Find the line containing "#4a3520; stroke-width: 10" in the entries below. Restate it and each line after it, word for word, up to and including the line containing "middle; stroke-width: 3;".

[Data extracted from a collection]
━━━━━━━━━━

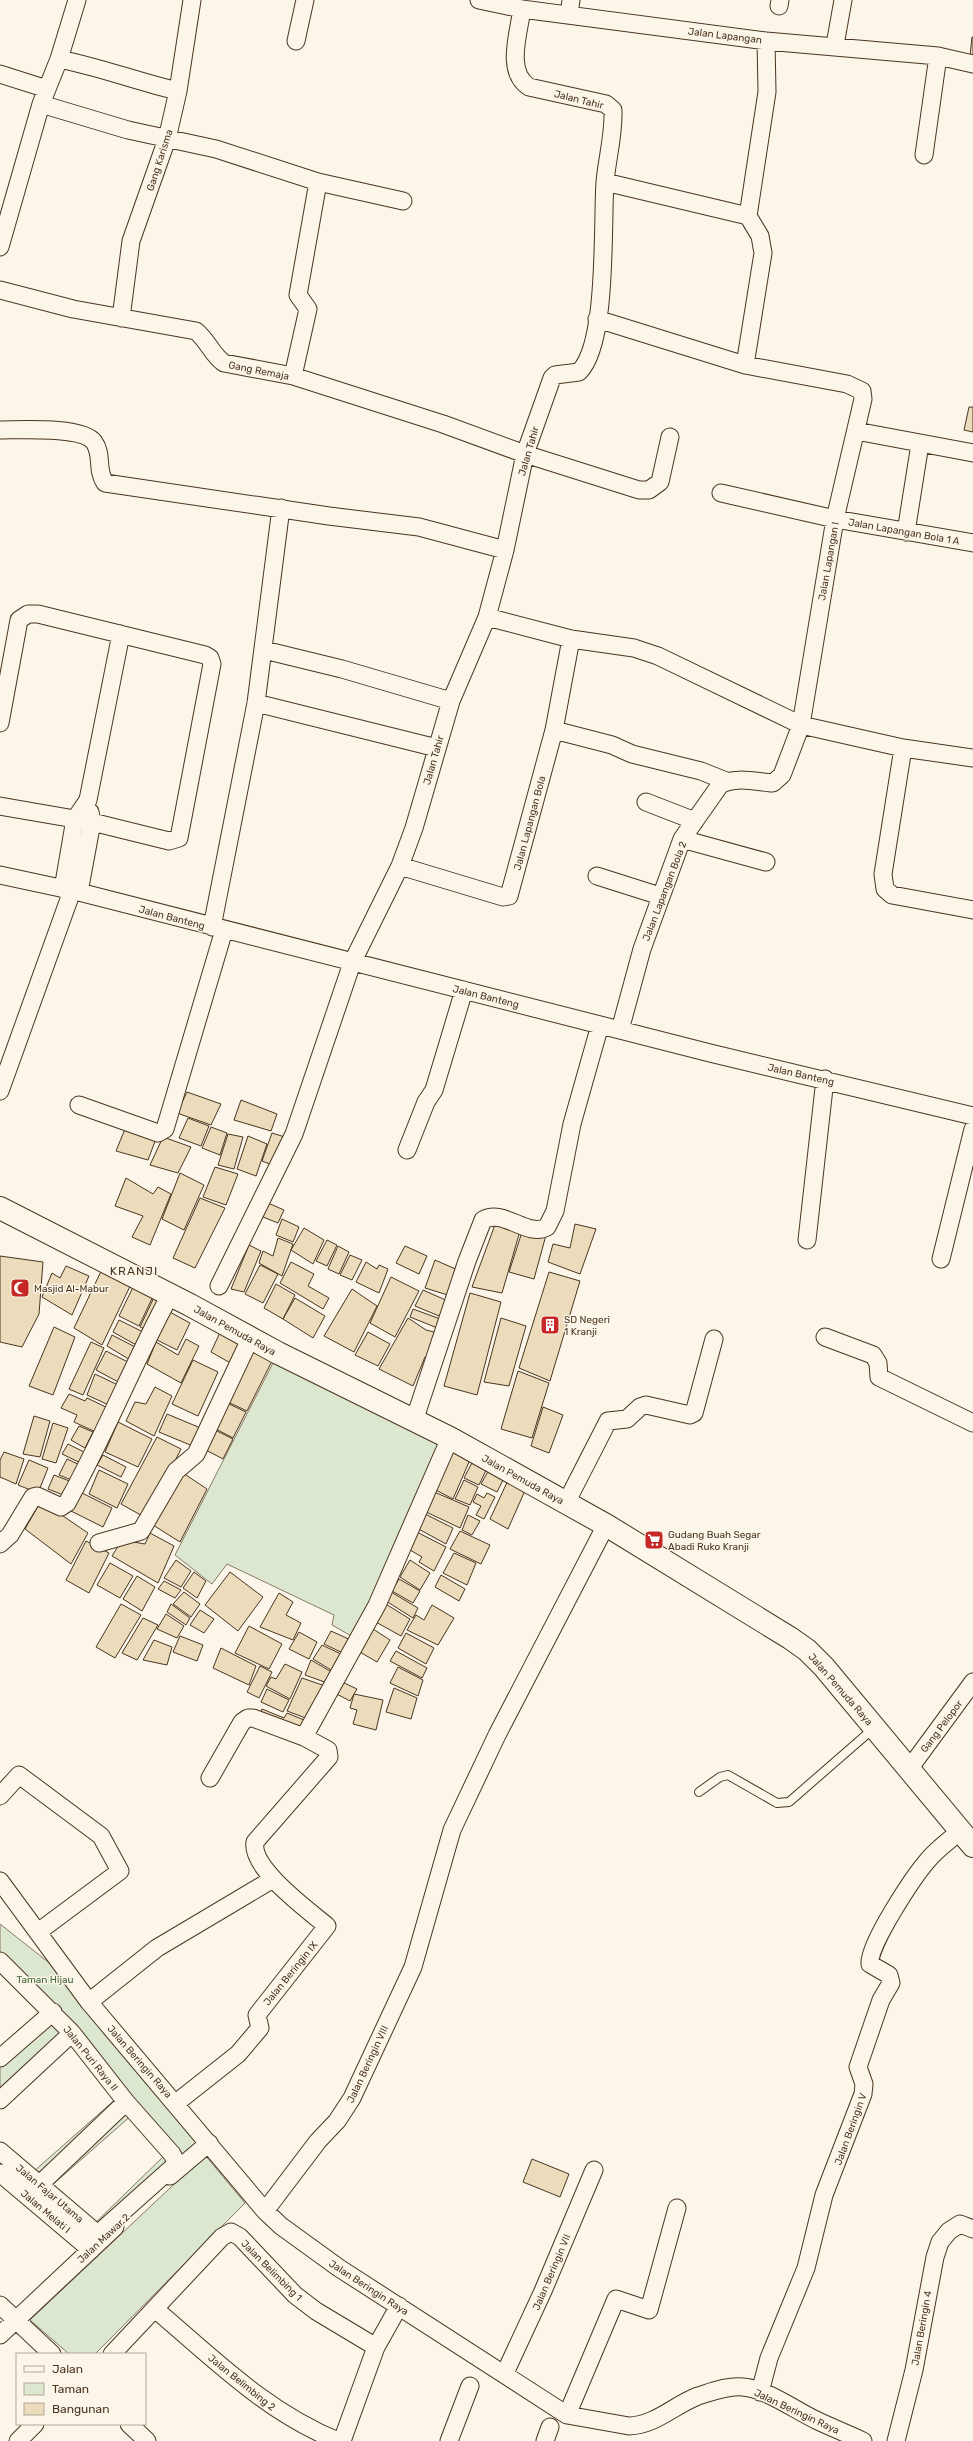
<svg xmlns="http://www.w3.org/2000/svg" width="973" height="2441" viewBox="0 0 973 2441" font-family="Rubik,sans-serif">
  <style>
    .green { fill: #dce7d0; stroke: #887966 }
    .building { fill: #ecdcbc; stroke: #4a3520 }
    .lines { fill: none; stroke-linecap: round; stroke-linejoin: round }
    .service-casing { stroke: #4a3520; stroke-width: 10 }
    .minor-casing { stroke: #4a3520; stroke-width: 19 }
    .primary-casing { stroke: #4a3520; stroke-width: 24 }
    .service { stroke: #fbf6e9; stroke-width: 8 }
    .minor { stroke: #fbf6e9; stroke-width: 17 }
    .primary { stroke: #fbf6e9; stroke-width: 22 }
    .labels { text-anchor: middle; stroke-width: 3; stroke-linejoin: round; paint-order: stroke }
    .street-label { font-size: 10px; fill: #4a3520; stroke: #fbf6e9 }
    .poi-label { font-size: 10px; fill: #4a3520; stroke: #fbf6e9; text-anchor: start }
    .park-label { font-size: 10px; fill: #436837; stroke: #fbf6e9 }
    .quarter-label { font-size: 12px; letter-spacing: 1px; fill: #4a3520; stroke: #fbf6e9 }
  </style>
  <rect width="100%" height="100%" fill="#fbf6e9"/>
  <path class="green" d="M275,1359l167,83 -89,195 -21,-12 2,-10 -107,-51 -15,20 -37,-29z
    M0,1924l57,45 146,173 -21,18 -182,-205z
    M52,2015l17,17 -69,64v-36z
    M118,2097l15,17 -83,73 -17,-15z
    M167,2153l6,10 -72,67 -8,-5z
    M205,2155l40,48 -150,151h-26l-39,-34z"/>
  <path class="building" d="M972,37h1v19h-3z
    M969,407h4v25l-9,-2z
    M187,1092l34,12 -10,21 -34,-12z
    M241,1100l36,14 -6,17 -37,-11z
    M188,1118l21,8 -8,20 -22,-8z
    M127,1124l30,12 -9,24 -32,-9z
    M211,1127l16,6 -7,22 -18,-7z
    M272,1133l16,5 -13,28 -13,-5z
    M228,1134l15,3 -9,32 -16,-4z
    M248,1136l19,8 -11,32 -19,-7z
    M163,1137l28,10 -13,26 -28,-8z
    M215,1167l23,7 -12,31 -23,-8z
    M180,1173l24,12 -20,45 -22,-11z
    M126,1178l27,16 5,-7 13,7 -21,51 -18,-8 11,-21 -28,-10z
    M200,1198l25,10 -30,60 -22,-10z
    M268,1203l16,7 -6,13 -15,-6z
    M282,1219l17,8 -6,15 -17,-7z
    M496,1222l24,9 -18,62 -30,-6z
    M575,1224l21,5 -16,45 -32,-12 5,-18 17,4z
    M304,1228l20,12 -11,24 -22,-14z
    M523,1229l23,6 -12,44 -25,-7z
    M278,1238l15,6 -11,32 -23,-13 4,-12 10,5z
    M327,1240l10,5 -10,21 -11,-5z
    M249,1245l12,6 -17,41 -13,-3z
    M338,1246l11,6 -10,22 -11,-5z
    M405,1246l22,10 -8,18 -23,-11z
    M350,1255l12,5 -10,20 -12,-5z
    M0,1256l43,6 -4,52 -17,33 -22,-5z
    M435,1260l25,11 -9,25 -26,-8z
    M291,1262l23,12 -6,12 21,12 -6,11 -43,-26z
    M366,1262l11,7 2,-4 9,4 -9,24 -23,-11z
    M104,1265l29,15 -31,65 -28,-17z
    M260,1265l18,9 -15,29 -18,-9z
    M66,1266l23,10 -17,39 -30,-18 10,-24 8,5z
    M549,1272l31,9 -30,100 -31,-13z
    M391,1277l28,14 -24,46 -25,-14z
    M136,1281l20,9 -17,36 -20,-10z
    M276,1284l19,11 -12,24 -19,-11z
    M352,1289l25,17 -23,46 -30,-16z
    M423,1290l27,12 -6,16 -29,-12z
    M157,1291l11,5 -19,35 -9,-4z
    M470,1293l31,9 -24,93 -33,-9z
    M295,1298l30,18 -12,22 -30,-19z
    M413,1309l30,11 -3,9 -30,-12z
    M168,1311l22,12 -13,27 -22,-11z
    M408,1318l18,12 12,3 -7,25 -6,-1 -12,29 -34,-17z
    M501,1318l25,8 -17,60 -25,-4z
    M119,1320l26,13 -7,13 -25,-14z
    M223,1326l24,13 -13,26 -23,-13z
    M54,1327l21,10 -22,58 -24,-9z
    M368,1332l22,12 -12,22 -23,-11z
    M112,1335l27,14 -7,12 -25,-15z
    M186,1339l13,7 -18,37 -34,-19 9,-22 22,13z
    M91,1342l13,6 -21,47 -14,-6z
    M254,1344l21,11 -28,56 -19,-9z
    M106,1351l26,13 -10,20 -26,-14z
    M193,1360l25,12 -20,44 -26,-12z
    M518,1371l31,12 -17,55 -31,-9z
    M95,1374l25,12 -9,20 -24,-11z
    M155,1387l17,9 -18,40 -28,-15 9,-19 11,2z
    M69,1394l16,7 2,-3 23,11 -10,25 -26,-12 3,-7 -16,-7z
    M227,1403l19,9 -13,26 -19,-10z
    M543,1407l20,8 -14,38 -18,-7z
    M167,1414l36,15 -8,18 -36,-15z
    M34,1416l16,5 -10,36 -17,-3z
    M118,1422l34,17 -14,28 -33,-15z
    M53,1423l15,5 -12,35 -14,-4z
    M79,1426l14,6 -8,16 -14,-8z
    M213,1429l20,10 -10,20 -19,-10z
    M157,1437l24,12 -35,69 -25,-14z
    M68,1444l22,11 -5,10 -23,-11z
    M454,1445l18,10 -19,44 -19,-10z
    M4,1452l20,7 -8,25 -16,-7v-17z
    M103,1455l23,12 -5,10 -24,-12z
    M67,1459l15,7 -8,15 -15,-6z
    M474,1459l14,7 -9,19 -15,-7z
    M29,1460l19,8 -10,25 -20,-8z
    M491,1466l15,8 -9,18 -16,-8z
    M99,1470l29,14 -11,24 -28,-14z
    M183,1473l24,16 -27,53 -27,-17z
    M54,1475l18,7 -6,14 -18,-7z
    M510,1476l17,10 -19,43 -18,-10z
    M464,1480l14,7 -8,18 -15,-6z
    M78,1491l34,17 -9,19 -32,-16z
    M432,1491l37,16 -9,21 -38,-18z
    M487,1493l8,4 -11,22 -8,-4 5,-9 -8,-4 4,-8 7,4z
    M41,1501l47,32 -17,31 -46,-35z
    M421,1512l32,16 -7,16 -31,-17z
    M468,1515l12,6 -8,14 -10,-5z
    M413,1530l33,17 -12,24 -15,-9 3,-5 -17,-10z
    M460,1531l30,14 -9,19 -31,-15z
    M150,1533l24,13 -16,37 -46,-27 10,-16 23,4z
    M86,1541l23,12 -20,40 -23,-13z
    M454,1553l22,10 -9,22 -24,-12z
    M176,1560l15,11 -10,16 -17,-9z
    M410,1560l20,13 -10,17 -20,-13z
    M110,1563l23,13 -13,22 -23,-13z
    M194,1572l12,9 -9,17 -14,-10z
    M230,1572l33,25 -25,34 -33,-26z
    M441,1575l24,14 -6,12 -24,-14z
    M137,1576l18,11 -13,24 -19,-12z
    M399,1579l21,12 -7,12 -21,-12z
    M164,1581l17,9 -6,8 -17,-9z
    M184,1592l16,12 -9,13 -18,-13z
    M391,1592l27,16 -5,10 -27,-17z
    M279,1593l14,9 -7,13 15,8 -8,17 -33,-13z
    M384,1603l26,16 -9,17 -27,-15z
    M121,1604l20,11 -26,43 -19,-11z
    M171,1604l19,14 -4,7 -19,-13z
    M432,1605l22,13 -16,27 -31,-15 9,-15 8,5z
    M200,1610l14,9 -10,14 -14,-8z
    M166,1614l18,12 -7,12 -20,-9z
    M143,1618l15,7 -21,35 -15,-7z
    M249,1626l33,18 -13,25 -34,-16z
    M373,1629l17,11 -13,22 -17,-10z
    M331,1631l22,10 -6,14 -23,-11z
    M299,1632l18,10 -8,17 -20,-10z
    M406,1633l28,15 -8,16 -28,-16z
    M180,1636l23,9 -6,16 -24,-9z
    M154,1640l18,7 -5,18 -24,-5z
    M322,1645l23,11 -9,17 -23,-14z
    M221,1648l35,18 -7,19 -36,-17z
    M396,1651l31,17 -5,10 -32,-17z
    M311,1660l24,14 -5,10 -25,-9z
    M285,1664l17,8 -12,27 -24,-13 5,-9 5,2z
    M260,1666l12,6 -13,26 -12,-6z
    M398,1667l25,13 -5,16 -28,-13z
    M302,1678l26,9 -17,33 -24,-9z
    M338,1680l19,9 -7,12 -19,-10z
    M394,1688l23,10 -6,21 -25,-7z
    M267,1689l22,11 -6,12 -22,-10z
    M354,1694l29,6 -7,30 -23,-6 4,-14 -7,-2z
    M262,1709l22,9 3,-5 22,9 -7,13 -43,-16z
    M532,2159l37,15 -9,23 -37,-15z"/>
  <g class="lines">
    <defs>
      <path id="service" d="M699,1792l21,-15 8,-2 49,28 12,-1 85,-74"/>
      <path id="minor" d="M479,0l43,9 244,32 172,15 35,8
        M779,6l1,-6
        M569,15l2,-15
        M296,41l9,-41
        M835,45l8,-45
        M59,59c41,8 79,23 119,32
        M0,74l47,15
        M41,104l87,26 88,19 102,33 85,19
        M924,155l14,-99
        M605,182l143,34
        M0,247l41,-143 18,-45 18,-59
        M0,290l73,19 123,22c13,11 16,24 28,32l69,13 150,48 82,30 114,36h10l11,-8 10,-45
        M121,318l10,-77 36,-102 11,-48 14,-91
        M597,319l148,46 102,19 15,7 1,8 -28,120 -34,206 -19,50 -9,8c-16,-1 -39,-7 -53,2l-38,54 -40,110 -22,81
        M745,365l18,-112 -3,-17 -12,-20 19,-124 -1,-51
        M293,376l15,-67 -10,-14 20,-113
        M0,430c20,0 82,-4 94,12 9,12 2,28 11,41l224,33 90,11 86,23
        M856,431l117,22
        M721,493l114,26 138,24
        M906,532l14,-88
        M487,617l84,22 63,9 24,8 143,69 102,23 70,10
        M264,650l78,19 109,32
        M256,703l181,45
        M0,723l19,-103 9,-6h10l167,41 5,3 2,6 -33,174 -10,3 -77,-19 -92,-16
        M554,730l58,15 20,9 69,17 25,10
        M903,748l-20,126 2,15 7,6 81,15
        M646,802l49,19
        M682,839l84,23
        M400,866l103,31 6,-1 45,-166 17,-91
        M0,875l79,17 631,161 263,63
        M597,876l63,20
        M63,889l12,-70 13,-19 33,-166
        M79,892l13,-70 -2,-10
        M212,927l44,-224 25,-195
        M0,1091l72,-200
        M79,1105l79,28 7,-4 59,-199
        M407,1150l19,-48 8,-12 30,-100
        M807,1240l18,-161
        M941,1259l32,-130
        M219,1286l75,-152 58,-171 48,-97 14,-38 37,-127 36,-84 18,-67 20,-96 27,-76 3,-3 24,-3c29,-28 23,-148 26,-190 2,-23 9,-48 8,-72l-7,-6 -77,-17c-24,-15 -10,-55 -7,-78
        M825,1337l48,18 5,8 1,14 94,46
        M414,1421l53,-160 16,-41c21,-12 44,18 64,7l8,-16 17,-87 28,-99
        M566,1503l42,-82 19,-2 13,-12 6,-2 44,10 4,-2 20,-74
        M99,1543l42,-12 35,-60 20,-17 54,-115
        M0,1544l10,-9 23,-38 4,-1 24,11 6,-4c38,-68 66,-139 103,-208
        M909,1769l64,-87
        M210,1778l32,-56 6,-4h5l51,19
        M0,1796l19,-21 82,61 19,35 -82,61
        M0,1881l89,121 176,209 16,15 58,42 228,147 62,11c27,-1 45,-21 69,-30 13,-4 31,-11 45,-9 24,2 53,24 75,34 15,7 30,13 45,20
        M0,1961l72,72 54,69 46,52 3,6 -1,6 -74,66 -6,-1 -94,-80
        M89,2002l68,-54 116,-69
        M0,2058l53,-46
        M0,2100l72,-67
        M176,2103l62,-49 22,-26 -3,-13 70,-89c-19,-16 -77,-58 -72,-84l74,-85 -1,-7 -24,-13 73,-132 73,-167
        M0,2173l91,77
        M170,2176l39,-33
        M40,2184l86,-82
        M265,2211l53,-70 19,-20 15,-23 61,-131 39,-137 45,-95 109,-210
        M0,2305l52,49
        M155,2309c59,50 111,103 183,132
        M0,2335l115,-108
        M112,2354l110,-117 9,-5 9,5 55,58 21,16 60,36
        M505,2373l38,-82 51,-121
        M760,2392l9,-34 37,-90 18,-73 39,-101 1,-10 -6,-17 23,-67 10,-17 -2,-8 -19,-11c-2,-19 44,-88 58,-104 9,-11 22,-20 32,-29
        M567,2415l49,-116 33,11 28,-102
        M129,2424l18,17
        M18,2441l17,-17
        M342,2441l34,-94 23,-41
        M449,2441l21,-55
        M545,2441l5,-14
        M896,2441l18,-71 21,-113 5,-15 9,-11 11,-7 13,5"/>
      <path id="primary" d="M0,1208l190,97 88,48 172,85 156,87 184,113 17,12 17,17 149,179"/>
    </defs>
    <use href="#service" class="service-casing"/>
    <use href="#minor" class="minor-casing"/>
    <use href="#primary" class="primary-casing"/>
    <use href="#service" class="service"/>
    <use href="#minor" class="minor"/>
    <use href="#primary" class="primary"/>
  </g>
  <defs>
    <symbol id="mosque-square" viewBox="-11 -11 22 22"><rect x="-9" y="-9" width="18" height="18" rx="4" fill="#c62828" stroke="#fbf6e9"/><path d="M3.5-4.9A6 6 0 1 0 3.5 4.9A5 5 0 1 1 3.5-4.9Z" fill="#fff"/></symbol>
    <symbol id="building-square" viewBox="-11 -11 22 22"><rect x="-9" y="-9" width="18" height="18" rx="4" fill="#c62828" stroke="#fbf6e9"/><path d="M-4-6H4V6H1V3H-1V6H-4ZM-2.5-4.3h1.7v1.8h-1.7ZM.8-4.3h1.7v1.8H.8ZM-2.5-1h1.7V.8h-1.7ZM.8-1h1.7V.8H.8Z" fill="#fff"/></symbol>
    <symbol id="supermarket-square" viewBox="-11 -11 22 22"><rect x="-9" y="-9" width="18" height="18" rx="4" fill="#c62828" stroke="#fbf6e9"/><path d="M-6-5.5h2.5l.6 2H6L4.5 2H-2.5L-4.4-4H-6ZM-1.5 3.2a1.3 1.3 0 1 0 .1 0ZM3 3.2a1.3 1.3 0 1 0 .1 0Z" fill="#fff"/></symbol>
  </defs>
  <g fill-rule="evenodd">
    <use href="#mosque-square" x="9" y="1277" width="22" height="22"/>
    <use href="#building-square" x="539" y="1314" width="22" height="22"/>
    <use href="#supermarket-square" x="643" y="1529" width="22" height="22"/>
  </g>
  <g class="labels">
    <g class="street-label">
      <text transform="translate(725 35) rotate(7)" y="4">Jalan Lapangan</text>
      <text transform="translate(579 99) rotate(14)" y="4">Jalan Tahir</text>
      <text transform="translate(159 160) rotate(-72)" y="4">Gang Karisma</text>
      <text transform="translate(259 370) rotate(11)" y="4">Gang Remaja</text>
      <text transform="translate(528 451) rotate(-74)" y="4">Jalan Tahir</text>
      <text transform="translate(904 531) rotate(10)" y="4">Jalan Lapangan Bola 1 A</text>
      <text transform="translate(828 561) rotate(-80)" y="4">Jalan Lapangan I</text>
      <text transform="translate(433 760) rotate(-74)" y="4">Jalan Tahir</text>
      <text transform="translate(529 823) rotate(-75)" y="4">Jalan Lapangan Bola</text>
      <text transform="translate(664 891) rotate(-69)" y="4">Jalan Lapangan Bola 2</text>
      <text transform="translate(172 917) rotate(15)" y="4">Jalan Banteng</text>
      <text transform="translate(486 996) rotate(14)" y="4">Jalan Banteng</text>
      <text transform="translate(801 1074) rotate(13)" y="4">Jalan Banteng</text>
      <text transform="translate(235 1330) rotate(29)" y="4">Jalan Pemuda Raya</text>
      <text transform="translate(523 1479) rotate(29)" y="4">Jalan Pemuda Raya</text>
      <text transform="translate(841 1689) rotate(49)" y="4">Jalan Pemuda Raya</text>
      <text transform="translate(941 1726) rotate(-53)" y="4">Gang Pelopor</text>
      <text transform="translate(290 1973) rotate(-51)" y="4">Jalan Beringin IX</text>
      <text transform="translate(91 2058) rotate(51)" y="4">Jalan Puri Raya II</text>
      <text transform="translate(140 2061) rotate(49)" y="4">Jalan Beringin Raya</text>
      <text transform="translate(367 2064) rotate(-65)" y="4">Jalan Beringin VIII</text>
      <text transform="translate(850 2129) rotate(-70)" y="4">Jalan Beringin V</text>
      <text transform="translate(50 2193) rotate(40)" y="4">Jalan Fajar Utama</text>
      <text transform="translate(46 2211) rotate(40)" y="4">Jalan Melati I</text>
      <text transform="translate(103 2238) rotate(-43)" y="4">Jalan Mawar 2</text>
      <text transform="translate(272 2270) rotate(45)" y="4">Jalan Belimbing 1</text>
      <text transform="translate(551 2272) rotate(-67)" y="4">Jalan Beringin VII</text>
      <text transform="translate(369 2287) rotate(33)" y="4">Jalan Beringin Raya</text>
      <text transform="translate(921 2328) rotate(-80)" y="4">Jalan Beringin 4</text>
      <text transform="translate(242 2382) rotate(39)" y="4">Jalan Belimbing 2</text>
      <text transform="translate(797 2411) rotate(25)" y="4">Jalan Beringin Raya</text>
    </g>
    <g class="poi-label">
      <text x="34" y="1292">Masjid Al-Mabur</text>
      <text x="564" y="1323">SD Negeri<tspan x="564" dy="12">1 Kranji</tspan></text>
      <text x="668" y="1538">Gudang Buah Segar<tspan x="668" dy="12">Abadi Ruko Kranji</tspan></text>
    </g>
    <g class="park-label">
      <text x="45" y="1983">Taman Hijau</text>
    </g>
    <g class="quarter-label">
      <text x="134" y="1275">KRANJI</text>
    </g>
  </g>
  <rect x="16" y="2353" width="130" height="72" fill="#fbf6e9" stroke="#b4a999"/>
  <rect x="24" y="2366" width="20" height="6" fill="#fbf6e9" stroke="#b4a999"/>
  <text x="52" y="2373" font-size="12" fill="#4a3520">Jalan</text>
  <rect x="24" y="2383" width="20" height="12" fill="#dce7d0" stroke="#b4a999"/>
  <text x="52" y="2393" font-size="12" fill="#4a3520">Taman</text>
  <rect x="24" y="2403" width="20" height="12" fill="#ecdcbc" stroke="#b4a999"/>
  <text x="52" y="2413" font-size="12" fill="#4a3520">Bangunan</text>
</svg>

━━━━━━━━━━

- _Written answer_
    .service-casing { stroke: #4a3520; stroke-width: 10 }
    .minor-casing { stroke: #4a3520; stroke-width: 19 }
    .primary-casing { stroke: #4a3520; stroke-width: 24 }
    .service { stroke: #fbf6e9; stroke-width: 8 }
    .minor { stroke: #fbf6e9; stroke-width: 17 }
    .primary { stroke: #fbf6e9; stroke-width: 22 }
    .labels { text-anchor: middle; stroke-width: 3; stroke-linejoin: round; paint-order: stroke }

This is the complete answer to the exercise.